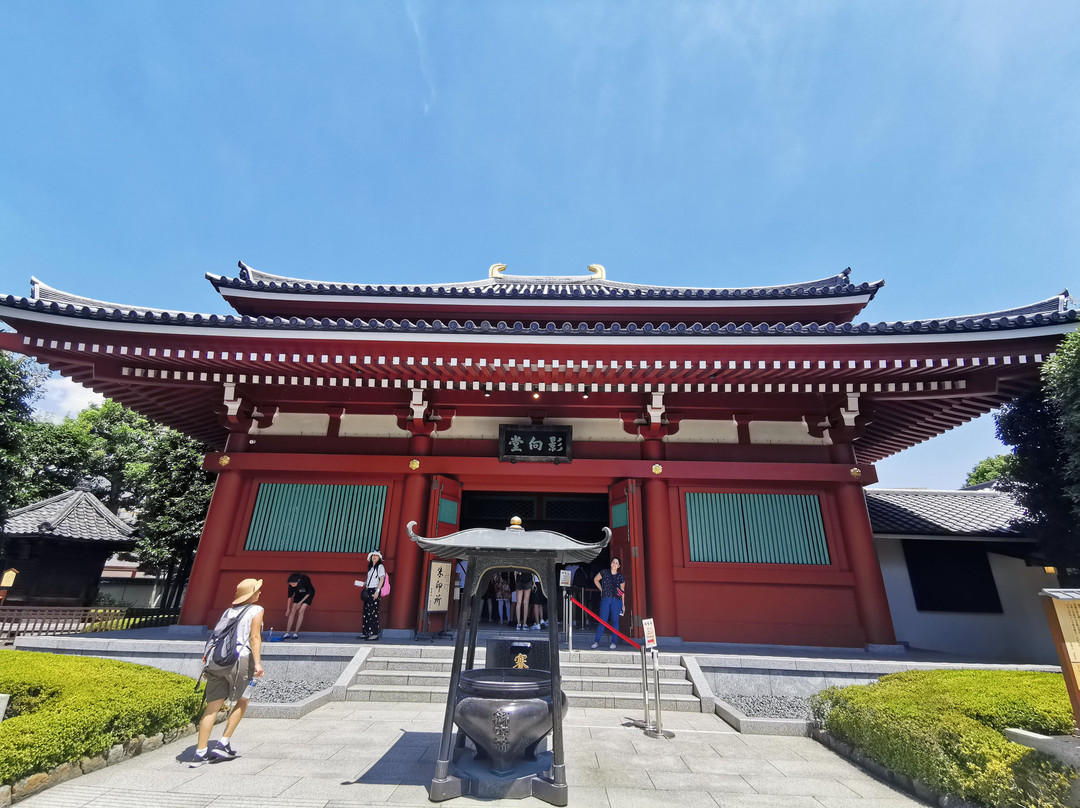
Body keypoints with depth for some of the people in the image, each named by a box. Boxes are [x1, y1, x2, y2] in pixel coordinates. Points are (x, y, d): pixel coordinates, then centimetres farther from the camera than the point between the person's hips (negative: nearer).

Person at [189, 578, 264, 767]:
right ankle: (224, 744, 13)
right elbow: (254, 637, -10)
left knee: (212, 706, 10)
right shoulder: (256, 610, 0)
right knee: (242, 701, 15)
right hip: (239, 660, -6)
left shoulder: (229, 610, 20)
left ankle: (200, 753, 11)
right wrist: (257, 663, -12)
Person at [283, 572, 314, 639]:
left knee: (301, 611, -15)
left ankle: (296, 633, -9)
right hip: (298, 594, 4)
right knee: (292, 611, -7)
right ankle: (287, 633, 1)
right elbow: (290, 597, -9)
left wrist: (300, 602, -17)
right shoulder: (291, 585, -25)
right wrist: (288, 609, -1)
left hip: (308, 595, -4)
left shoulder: (305, 581, -37)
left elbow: (308, 593, -21)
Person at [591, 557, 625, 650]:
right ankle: (596, 641, 7)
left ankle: (613, 642, 13)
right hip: (605, 599, 0)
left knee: (615, 621, 2)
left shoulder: (620, 577, 5)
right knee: (603, 620, -1)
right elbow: (595, 580, 18)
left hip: (616, 600, 1)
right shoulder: (604, 572, 3)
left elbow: (622, 591, 9)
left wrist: (623, 604, 9)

------------------------

§ GOAL OF THE EXERCISE
Copy the material above word for word, omitting the picture.

§ YOUR SOLUTION
Body keypoints with depth for some of the people in the image, each named by a box. Boxes are [x1, y1, x2, y2] in pixel coordinates. Points are (x, y, d): pixel coordinates, then centimetres farther from the camera than the point between the person's hips (negative: nearer).

Person at [189, 578, 264, 767]:
right ankle: (224, 744, 13)
right elbow: (254, 637, -10)
left knee: (212, 706, 10)
right shoulder: (256, 610, 0)
right knee: (242, 701, 15)
right hip: (239, 660, -6)
left shoulder: (229, 610, 20)
left ankle: (200, 753, 11)
right wrist: (257, 663, -12)
Person at [283, 572, 314, 639]:
left knee: (301, 611, -15)
left ankle: (296, 633, -9)
right hip: (298, 594, 4)
right knee: (292, 611, -7)
right ankle: (287, 633, 1)
right elbow: (290, 597, -9)
left wrist: (300, 602, -17)
right shoulder: (291, 585, -25)
right wrist: (288, 609, -1)
left hip: (308, 595, -4)
left shoulder: (305, 581, -37)
left elbow: (308, 593, -21)
Person at [591, 557, 625, 650]:
right ankle: (596, 641, 7)
left ankle: (613, 642, 13)
right hip: (605, 599, 0)
left knee: (615, 621, 2)
left shoulder: (620, 577, 5)
right knee: (603, 620, -1)
right elbow: (595, 580, 18)
left hip: (616, 600, 1)
right shoulder: (604, 572, 3)
left elbow: (622, 591, 9)
left wrist: (623, 604, 9)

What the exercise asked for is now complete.